State Attorney Withholds Evidence in Double Murder

State Attorney Withholds Evidence in Double Murder

Daniel Taylor was 17‐years‐old when he was arrested on December 3, 1992, and charged with the shooting deaths of Sharon Haugabook and Jeffrey Lassiter in the couple’s north side Chicago apartment. He had been implicated in the crime by two drug dealers picked up by police on unrelated charges. The only problem is that Taylor was in police custody for disorderly conduct at the time the murders were committed. Open and shut case, right? Taylor goes free and the justice system continues to look for the real culprits.

Unfortunately for Daniel Taylor, that’s not how the story went.

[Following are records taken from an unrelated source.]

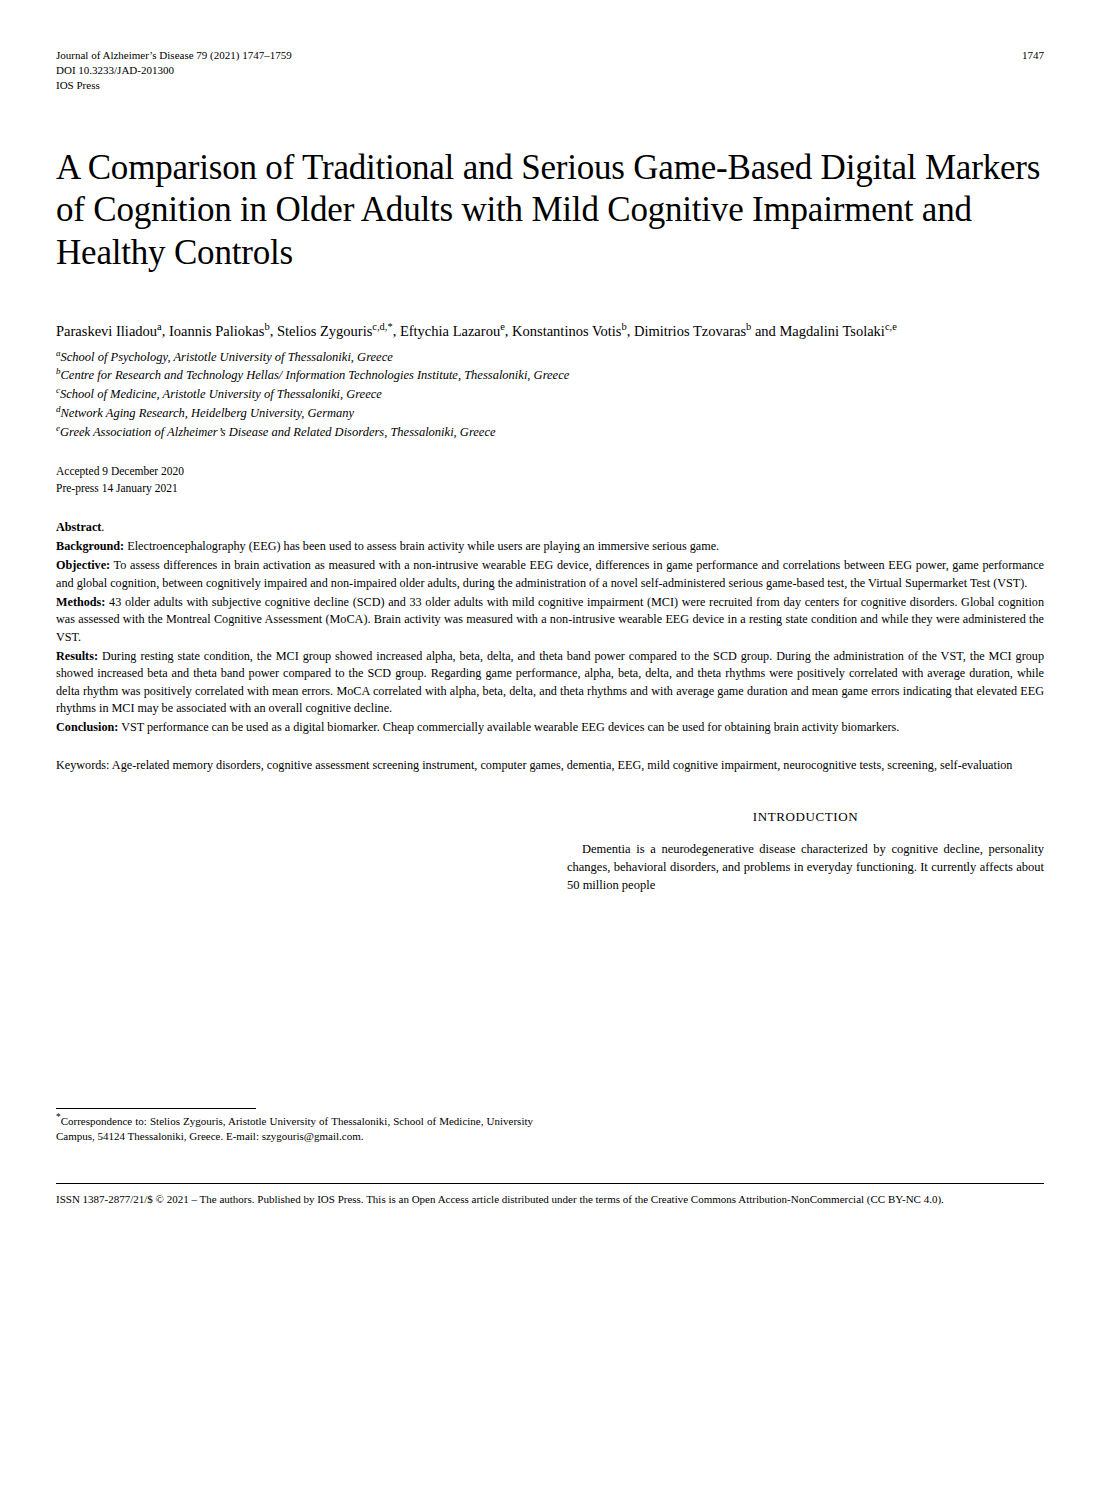Journal of Alzheimer’s Disease 79 (2021) 1747–1759
DOI 10.3233/JAD-201300
IOS Press
1747
A Comparison of Traditional and Serious Game-Based Digital Markers of Cognition in Older Adults with Mild Cognitive Impairment and Healthy Controls
Paraskevi Iliadoua, Ioannis Paliokasb, Stelios Zygourisc,d,*, Eftychia Lazaroue, Konstantinos Votisb, Dimitrios Tzovarasb and Magdalini Tsolakic,e
aSchool of Psychology, Aristotle University of Thessaloniki, Greece
bCentre for Research and Technology Hellas/ Information Technologies Institute, Thessaloniki, Greece
cSchool of Medicine, Aristotle University of Thessaloniki, Greece
dNetwork Aging Research, Heidelberg University, Germany
eGreek Association of Alzheimer’s Disease and Related Disorders, Thessaloniki, Greece
Accepted 9 December 2020
Pre-press 14 January 2021
Abstract.
Background: Electroencephalography (EEG) has been used to assess brain activity while users are playing an immersive serious game.
Objective: To assess differences in brain activation as measured with a non-intrusive wearable EEG device, differences in game performance and correlations between EEG power, game performance and global cognition, between cognitively impaired and non-impaired older adults, during the administration of a novel self-administered serious game-based test, the Virtual Supermarket Test (VST).
Methods: 43 older adults with subjective cognitive decline (SCD) and 33 older adults with mild cognitive impairment (MCI) were recruited from day centers for cognitive disorders. Global cognition was assessed with the Montreal Cognitive Assessment (MoCA). Brain activity was measured with a non-intrusive wearable EEG device in a resting state condition and while they were administered the VST.
Results: During resting state condition, the MCI group showed increased alpha, beta, delta, and theta band power compared to the SCD group. During the administration of the VST, the MCI group showed increased beta and theta band power compared to the SCD group. Regarding game performance, alpha, beta, delta, and theta rhythms were positively correlated with average duration, while delta rhythm was positively correlated with mean errors. MoCA correlated with alpha, beta, delta, and theta rhythms and with average game duration and mean game errors indicating that elevated EEG rhythms in MCI may be associated with an overall cognitive decline.
Conclusion: VST performance can be used as a digital biomarker. Cheap commercially available wearable EEG devices can be used for obtaining brain activity biomarkers.
Keywords: Age-related memory disorders, cognitive assessment screening instrument, computer games, dementia, EEG, mild cognitive impairment, neurocognitive tests, screening, self-evaluation
*Correspondence to: Stelios Zygouris, Aristotle University of Thessaloniki, School of Medicine, University Campus, 54124 Thessaloniki, Greece. E-mail: szygouris@gmail.com.
INTRODUCTION
Dementia is a neurodegenerative disease characterized by cognitive decline, personality changes, behavioral disorders, and problems in everyday functioning. It currently affects about 50 million people
ISSN 1387-2877/21/$ © 2021 – The authors. Published by IOS Press. This is an Open Access article distributed under the terms of the Creative Commons Attribution-NonCommercial (CC BY-NC 4.0).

As Taylor describes it, after a few hours of police beatings, he was ready to confess to anything, and he did, taking responsibility for killing Haugabook and Lassiter. Little did he know that the signed confession would send him off to 20 years of prison time, despite jail records that prove he physically could not have committed the crimes.

Taylor told ABC News in 2014, “If I knew then what I know now, I would have taken the beatings rather than go through what I went through.”

What he went through was two decades of a hellish prison existence that had him contemplating suicide several times and even trying it once. Luckily, an investigative story published by the Chicago Tribune in 2001 caught the eye of Karen Daniel, an attorney with the Center on Wrongful Convictions. She took new evidence unearthed by the newspaper and ran with it.

Though another decade would pass before Daniel could gather enough exculpatory information to get Taylor’s case back in front of a judge, on June 28, 2013, the Cook County State’s Attorney’s Office officially dropped all charges. Daniel Taylor walked out of prison later that day a free man.

How does such a travesty of justice occur and why does it take so long to set things right? Here are the particulars. The murders occurred at 8:43 pm. According to police records, Taylor was arrested for disorderly conduct at 6:45 pm. He was booked into the 23rd police district lockup and released at 10 pm. According to Taylor’s recollection, he endured several hours of beatings by police before eventually signing a confession (after being promised a release) that he committed the murders.

Though it might be easy to jump on the high horse and castigate Taylor for ever signing that damnable paper that sent him to prison, keep two things in mind. One, he was a 17‐year‐old boy and, two, he was being beaten. Unless you’ve walked a mile in those shoes, consider holding your tongue for a while.

At trial, the prosecution presented the only evidence they needed ‐ the confession ‐ to convince the jury that Taylor was guilty. Taylor’s defense team countered with what seemed to be an obvious alibi ‐ he was in police custody at the time of the murder. Both the police officer in charge of Taylor’s disorderly conduct detention and the arresting officer testified that the defendant, indeed, was in jail undergoing questioning when the murders were committed.

Prosecutors countered with a contention that the police records were erroneous. They also presented testimony of a drug dealer and another police officer that placed Taylor at the crime scene within the time frame needed to have killed Haugabook and Lassiter. On that basis, the jury deemed Daniel Taylor guilty and he was sentenced to life in prison.

Enter onto the scene, in 2001, a team of investigative reporters from the Chicago Tribune. Taylor had already been in prison most of a decade, but something didn’t smell right about the whole thing to the journalists. After some digging, they located a man who had been in lockup with Taylor. He corroborated that the police records were accurate. Additionally, the Tribune team located a previously unknown witness who saw the other culprits leaving the murder scene and vouched that Taylor was not among them. It wasn’t long before the drug dealer who testified to have seen Taylor at the apartment complex went into full backpedal mode and recanted his testimony.

On the strength of this new evidence provided by the Tribune, Taylor filed a petition for post‐conviction relief, but it was denied without a hearing. It was at this point Ms. Daniel lent her formidable legal talents to Taylor’s cause. She eventually unearthed a bombshell. The State’s Attorney’s Office had withheld evidence from trial that would have bolstered the defense and possibly kept an innocent man from losing two decades of his life to a prison stint.

The new evidence included handwritten notes from Dave Styer, a member of the prosecution team. In the weeks before Taylor’s indictment, Styer had interviewed several police officers from the 23rd District. Daniel also unearthed custody records from the lockup unit that should have been given to Taylor’s attorney before the trial, but weren’t.

The crown jewel of Daniel’s work was a sworn statement from the lockup keeper on duty the night of the murders. In part, the statement said it was “not possible” that Taylor could have been released earlier than 10 pm. “For this to have happened,” according to the statement, “numerous personnel from two separate watches would have had to conspire and work together to cover it up, and the conspiracy would have included desk personnel, lockup keepers, and watch commanders from two different shifts.”

In an unsurprising twist, Daniel Taylor has filed a federal lawsuit for wrongful conviction. While no one familiar with the case expects the responsible officers to end up on the other side of bars, Taylor hopes to hold them and the city of Chicago financially responsible for his ordeal.